You could say Walter’s career started when he spent hours as a young child drawing superheroes and coloring maps. This passion, along with extraordinary swimming skills, landed him a full swimming scholarship at Texas Christian University, where he graduated in 1997 with a Bachelor of Fine Arts in Communication Graphics.

During the next 13 years, his design and art direction skills, conceptual-thinking abilities, and marketing-savvy know-how were honed at a few prestigious advertising and marketing agencies around the Dallas area. In the mid 2000s, he helped his wife Tammy Cline-Soza (founder and CEO of The Behavior Exchange) create a unique and concise brand for her new business. From logos and websites to uniforms, brand voice and visuals, Walter has been the main creative force for all things The Behavior Exchange.

Aside from giving birth to The Behavior Exchange brand, Walter is helping Tammy raise two amazing, beautiful children, River and Sierra. In his spare time (the two minutes he’s got per week), you can find Walter illustrating iconic landmarks of Dallas and Texas or looking around for this next open-water swim. Once he gets back in shape.

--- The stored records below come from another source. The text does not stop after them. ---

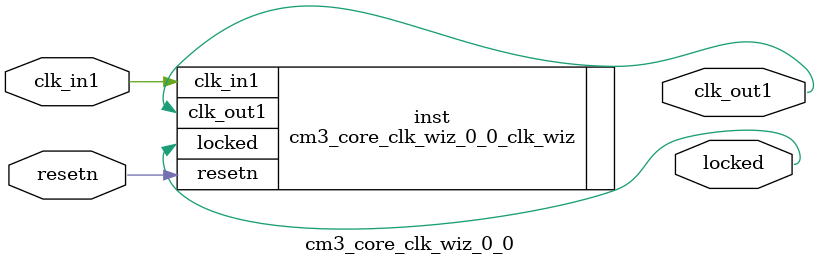
<source format=v>


`timescale 1ps/1ps

(* CORE_GENERATION_INFO = "cm3_core_clk_wiz_0_0,clk_wiz_v6_0_2_0_0,{component_name=cm3_core_clk_wiz_0_0,use_phase_alignment=true,use_min_o_jitter=false,use_max_i_jitter=false,use_dyn_phase_shift=false,use_inclk_switchover=false,use_dyn_reconfig=false,enable_axi=0,feedback_source=FDBK_AUTO,PRIMITIVE=MMCM,num_out_clk=1,clkin1_period=20.000,clkin2_period=10.0,use_power_down=false,use_reset=true,use_locked=true,use_inclk_stopped=false,feedback_type=SINGLE,CLOCK_MGR_TYPE=NA,manual_override=false}" *)

module cm3_core_clk_wiz_0_0 
 (
  // Clock out ports
  output        clk_out1,
  // Status and control signals
  input         resetn,
  output        locked,
 // Clock in ports
  input         clk_in1
 );

  cm3_core_clk_wiz_0_0_clk_wiz inst
  (
  // Clock out ports  
  .clk_out1(clk_out1),
  // Status and control signals               
  .resetn(resetn), 
  .locked(locked),
 // Clock in ports
  .clk_in1(clk_in1)
  );

endmodule

</source>
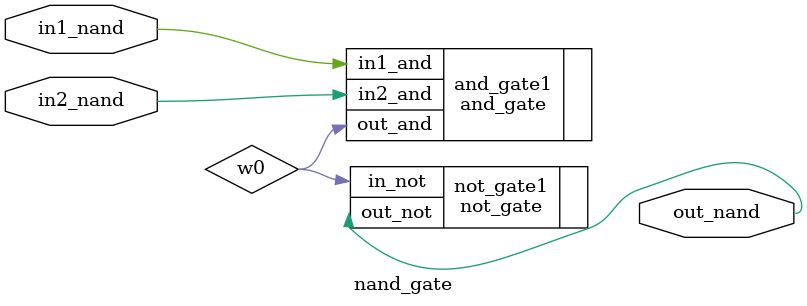
<source format=v>
`timescale 1ns/1ps

module nand_gate(
    output out_nand,
    input in1_nand,
    input in2_nand
    );

and_gate and_gate1(
    .out_and(w0),
    .in1_and(in1_nand),
    .in2_and(in2_nand)
    );
    
not_gate not_gate1(
    .out_not(out_nand),
    .in_not(w0)
    );
    
endmodule

</source>
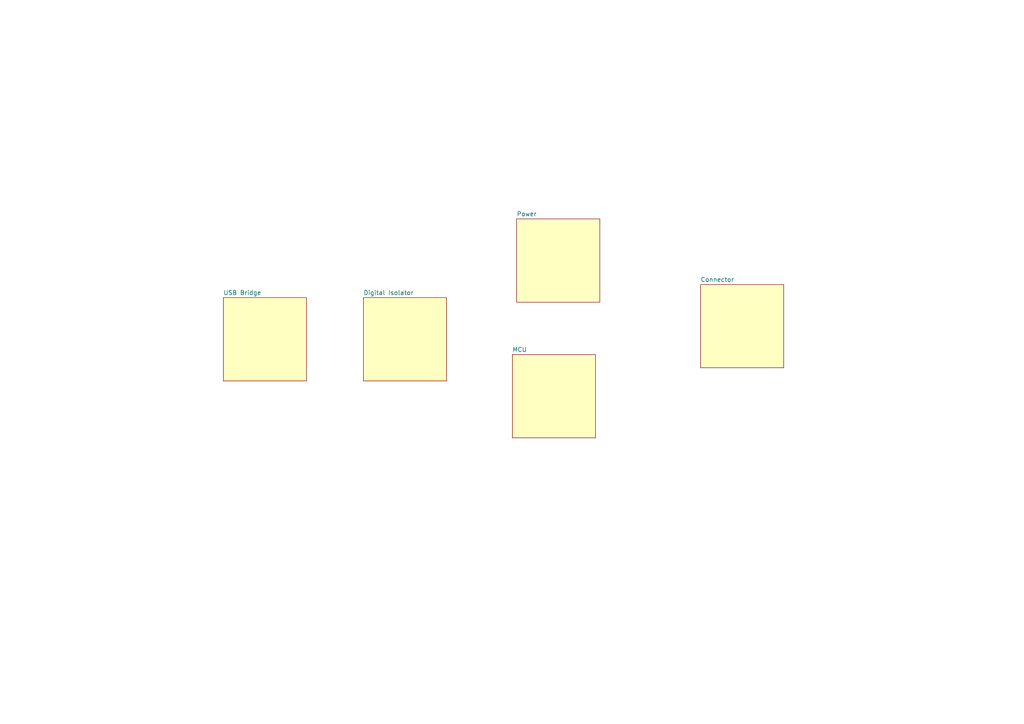
<source format=kicad_sch>
(kicad_sch
	(version 20231120)
	(generator "eeschema")
	(generator_version "8.0")
	(uuid "acca031a-6f31-41bd-bf7c-a4abb4bf7051")
	(paper "A4")
	(lib_symbols)
	(sheet
		(at 148.59 102.87)
		(size 24.13 24.13)
		(fields_autoplaced yes)
		(stroke
			(width 0.1524)
			(type solid)
		)
		(fill
			(color 255 255 194 1.0000)
		)
		(uuid "3010707a-8ee9-452e-8467-400bcdc991dd")
		(property "Sheetname" "MCU"
			(at 148.59 102.1584 0)
			(effects
				(font
					(size 1.27 1.27)
				)
				(justify left bottom)
			)
		)
		(property "Sheetfile" "mcu.kicad_sch"
			(at 148.59 127.5846 0)
			(effects
				(font
					(size 1.27 1.27)
				)
				(justify left top)
				(hide yes)
			)
		)
		(instances
			(project "control_system"
				(path "/acca031a-6f31-41bd-bf7c-a4abb4bf7051"
					(page "5")
				)
			)
		)
	)
	(sheet
		(at 64.77 86.36)
		(size 24.13 24.13)
		(fields_autoplaced yes)
		(stroke
			(width 0.1524)
			(type solid)
		)
		(fill
			(color 255 255 194 1.0000)
		)
		(uuid "b389096f-601d-4fb6-9b0a-9485f91135c9")
		(property "Sheetname" "USB Bridge"
			(at 64.77 85.6484 0)
			(effects
				(font
					(size 1.27 1.27)
				)
				(justify left bottom)
			)
		)
		(property "Sheetfile" "usb_bridge.kicad_sch"
			(at 64.77 111.0746 0)
			(effects
				(font
					(size 1.27 1.27)
				)
				(justify left top)
				(hide yes)
			)
		)
		(instances
			(project "control_system"
				(path "/acca031a-6f31-41bd-bf7c-a4abb4bf7051"
					(page "2")
				)
			)
		)
	)
	(sheet
		(at 105.41 86.36)
		(size 24.13 24.13)
		(fields_autoplaced yes)
		(stroke
			(width 0.1524)
			(type solid)
		)
		(fill
			(color 255 255 194 1.0000)
		)
		(uuid "b85eb9e5-1a7f-47a8-8a95-e5c03447c428")
		(property "Sheetname" "Digital Isolator"
			(at 105.41 85.6484 0)
			(effects
				(font
					(size 1.27 1.27)
				)
				(justify left bottom)
			)
		)
		(property "Sheetfile" "digital_isolator.kicad_sch"
			(at 105.41 111.0746 0)
			(effects
				(font
					(size 1.27 1.27)
				)
				(justify left top)
				(hide yes)
			)
		)
		(instances
			(project "control_system"
				(path "/acca031a-6f31-41bd-bf7c-a4abb4bf7051"
					(page "3")
				)
			)
		)
	)
	(sheet
		(at 149.86 63.5)
		(size 24.13 24.13)
		(fields_autoplaced yes)
		(stroke
			(width 0.1524)
			(type solid)
		)
		(fill
			(color 255 255 194 1.0000)
		)
		(uuid "c43f2e3f-578b-42a9-b824-c6330d141f17")
		(property "Sheetname" "Power"
			(at 149.86 62.7884 0)
			(effects
				(font
					(size 1.27 1.27)
				)
				(justify left bottom)
			)
		)
		(property "Sheetfile" "power.kicad_sch"
			(at 149.86 88.2146 0)
			(effects
				(font
					(size 1.27 1.27)
				)
				(justify left top)
				(hide yes)
			)
		)
		(instances
			(project "control_system"
				(path "/acca031a-6f31-41bd-bf7c-a4abb4bf7051"
					(page "4")
				)
			)
		)
	)
	(sheet
		(at 203.2 82.55)
		(size 24.13 24.13)
		(fields_autoplaced yes)
		(stroke
			(width 0.1524)
			(type solid)
		)
		(fill
			(color 255 255 194 1.0000)
		)
		(uuid "cc0bfb9a-2be7-4e3c-8bb6-3b42908bcaf7")
		(property "Sheetname" "Connector"
			(at 203.2 81.8384 0)
			(effects
				(font
					(size 1.27 1.27)
				)
				(justify left bottom)
			)
		)
		(property "Sheetfile" "connector.kicad_sch"
			(at 203.2 107.2646 0)
			(effects
				(font
					(size 1.27 1.27)
				)
				(justify left top)
				(hide yes)
			)
		)
		(instances
			(project "control_system"
				(path "/acca031a-6f31-41bd-bf7c-a4abb4bf7051"
					(page "6")
				)
			)
		)
	)
	(sheet_instances
		(path "/"
			(page "1")
		)
	)
)

</source>
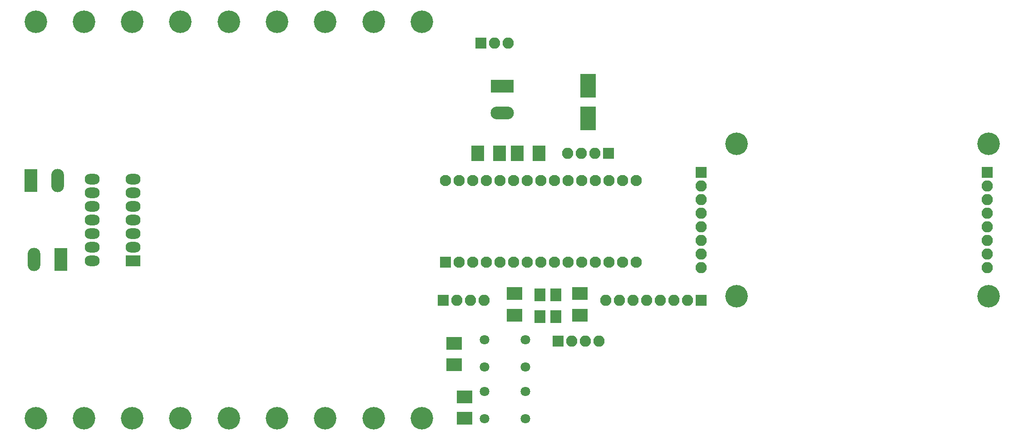
<source format=gbr>
G04 #@! TF.FileFunction,Soldermask,Top*
%FSLAX46Y46*%
G04 Gerber Fmt 4.6, Leading zero omitted, Abs format (unit mm)*
G04 Created by KiCad (PCBNEW 4.0.7-e2-6376~58~ubuntu14.04.1) date Tue Oct  3 22:56:20 2017*
%MOMM*%
%LPD*%
G01*
G04 APERTURE LIST*
%ADD10C,0.100000*%
%ADD11C,4.200000*%
%ADD12R,2.900000X4.400000*%
%ADD13R,2.100000X2.400000*%
%ADD14R,4.360000X2.380000*%
%ADD15O,4.360000X2.380000*%
%ADD16R,2.380000X4.360000*%
%ADD17O,2.380000X4.360000*%
%ADD18R,2.100000X2.100000*%
%ADD19O,2.100000X2.100000*%
%ADD20R,2.400000X2.900000*%
%ADD21R,2.900000X2.400000*%
%ADD22C,1.797000*%
%ADD23C,2.100000*%
%ADD24R,2.800000X2.000000*%
%ADD25O,2.800000X2.000000*%
G04 APERTURE END LIST*
D10*
D11*
X127000000Y-132000000D03*
X109000000Y-132000000D03*
X91000000Y-132000000D03*
X73000000Y-132000000D03*
X118000000Y-58000000D03*
X109000000Y-58000000D03*
X91000000Y-58000000D03*
X82000000Y-58000000D03*
X73000000Y-58000000D03*
D12*
X158000000Y-76050000D03*
X158000000Y-69950000D03*
D13*
X149000000Y-113000000D03*
X149000000Y-109000000D03*
X152000000Y-113000000D03*
X152000000Y-109000000D03*
D14*
X142000000Y-70000000D03*
D15*
X142000000Y-75000000D03*
D16*
X59690000Y-102362000D03*
D17*
X54690000Y-102362000D03*
D16*
X54102000Y-87630000D03*
D17*
X59102000Y-87630000D03*
D18*
X152400000Y-117602000D03*
D19*
X154940000Y-117602000D03*
X157480000Y-117602000D03*
X160020000Y-117602000D03*
D18*
X179070000Y-109982000D03*
D19*
X176530000Y-109982000D03*
X173990000Y-109982000D03*
X171450000Y-109982000D03*
X168910000Y-109982000D03*
X166370000Y-109982000D03*
X163830000Y-109982000D03*
X161290000Y-109982000D03*
D18*
X179070000Y-86106000D03*
D19*
X179070000Y-88646000D03*
X179070000Y-91186000D03*
X179070000Y-93726000D03*
X179070000Y-96266000D03*
X179070000Y-98806000D03*
X179070000Y-101346000D03*
X179070000Y-103886000D03*
D18*
X232410000Y-86106000D03*
D19*
X232410000Y-88646000D03*
X232410000Y-91186000D03*
X232410000Y-93726000D03*
X232410000Y-96266000D03*
X232410000Y-98806000D03*
X232410000Y-101346000D03*
X232410000Y-103886000D03*
D20*
X144812000Y-82550000D03*
X148812000Y-82550000D03*
X137446000Y-82550000D03*
X141446000Y-82550000D03*
D21*
X144272000Y-108744000D03*
X144272000Y-112744000D03*
X156464000Y-108744000D03*
X156464000Y-112744000D03*
X135000000Y-128000000D03*
X135000000Y-132000000D03*
X133000000Y-118000000D03*
X133000000Y-122000000D03*
D22*
X146304000Y-117348000D03*
X146304000Y-122428000D03*
X138684000Y-117348000D03*
X138684000Y-122428000D03*
X146304000Y-127000000D03*
X146304000Y-132080000D03*
X138684000Y-127000000D03*
X138684000Y-132080000D03*
D18*
X131445000Y-102870000D03*
D23*
X133985000Y-102870000D03*
X136525000Y-102870000D03*
X139065000Y-102870000D03*
X141605000Y-102870000D03*
X144145000Y-102870000D03*
X146685000Y-102870000D03*
X149225000Y-102870000D03*
X151765000Y-102870000D03*
X154305000Y-102870000D03*
X156845000Y-102870000D03*
X159385000Y-102870000D03*
X161925000Y-102870000D03*
X164465000Y-102870000D03*
X167005000Y-102870000D03*
X167005000Y-87630000D03*
X164465000Y-87630000D03*
X161925000Y-87630000D03*
X159385000Y-87630000D03*
X156845000Y-87630000D03*
X154305000Y-87630000D03*
X151765000Y-87630000D03*
X149225000Y-87630000D03*
X146685000Y-87630000D03*
X144145000Y-87630000D03*
X141605000Y-87630000D03*
X139065000Y-87630000D03*
X136525000Y-87630000D03*
X133985000Y-87630000D03*
X131445000Y-87630000D03*
D24*
X73152000Y-102616000D03*
D25*
X65532000Y-87376000D03*
X73152000Y-100076000D03*
X65532000Y-89916000D03*
X73152000Y-97536000D03*
X65532000Y-92456000D03*
X73152000Y-94996000D03*
X65532000Y-94996000D03*
X73152000Y-92456000D03*
X65532000Y-97536000D03*
X73152000Y-89916000D03*
X65532000Y-100076000D03*
X73152000Y-87376000D03*
X65532000Y-102616000D03*
D11*
X232664000Y-80772000D03*
X232664000Y-109220000D03*
X185674000Y-80772000D03*
X185674000Y-109220000D03*
D18*
X161798000Y-82550000D03*
D19*
X159258000Y-82550000D03*
X156718000Y-82550000D03*
X154178000Y-82550000D03*
D18*
X131000000Y-110000000D03*
D19*
X133540000Y-110000000D03*
X136080000Y-110000000D03*
X138620000Y-110000000D03*
D18*
X138000000Y-62000000D03*
D19*
X140540000Y-62000000D03*
X143080000Y-62000000D03*
D11*
X55000000Y-58000000D03*
X64000000Y-58000000D03*
X100000000Y-58000000D03*
X127000000Y-58000000D03*
X55000000Y-132000000D03*
X64000000Y-132000000D03*
X82000000Y-132000000D03*
X100000000Y-132000000D03*
X118000000Y-132000000D03*
M02*

</source>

After 20 years of building The Behavior Exchange, literally from the ground up,
Tammy couldn’t be more proud of the team, culture, and organization that it has become.

As a family helping families, The Behavior Exchanges looks for opportunities that will make the biggest impact and produce life-changing outcomes – for clients, families, and even for team members. Tammy believes that if a team, a family, a community takes care of each other, the possibilities are endless and the relationships built along the way can make life more enriching and challenges easier to navigate. You could say her goal has been to build a kind of utopia full of support, love, and expertise that brings the best services possible to the community and ensures more families have access to those services.

Tammy and her family have dedicated their lives to the mission of The Behavior Exchange and continue to grow, learn, cultivate, challenge, support, and create better models for success. To that end, she is committed to her own leadership development and actively participates in advanced training, mentoring, and deep self-exploration on how to live out her purpose to love and support her family and help others reach their full potential. She takes her position very seriously and tries to serve as a channel for what the universe wants to come to fruition.

She also loves travel, gardening, being creative, MUSIC!, tennis, yoga, meditation, journaling, reading, being in nature, adventures, and more than anything, spending time with her husband Walter and their two beautiful children, River and Sierra.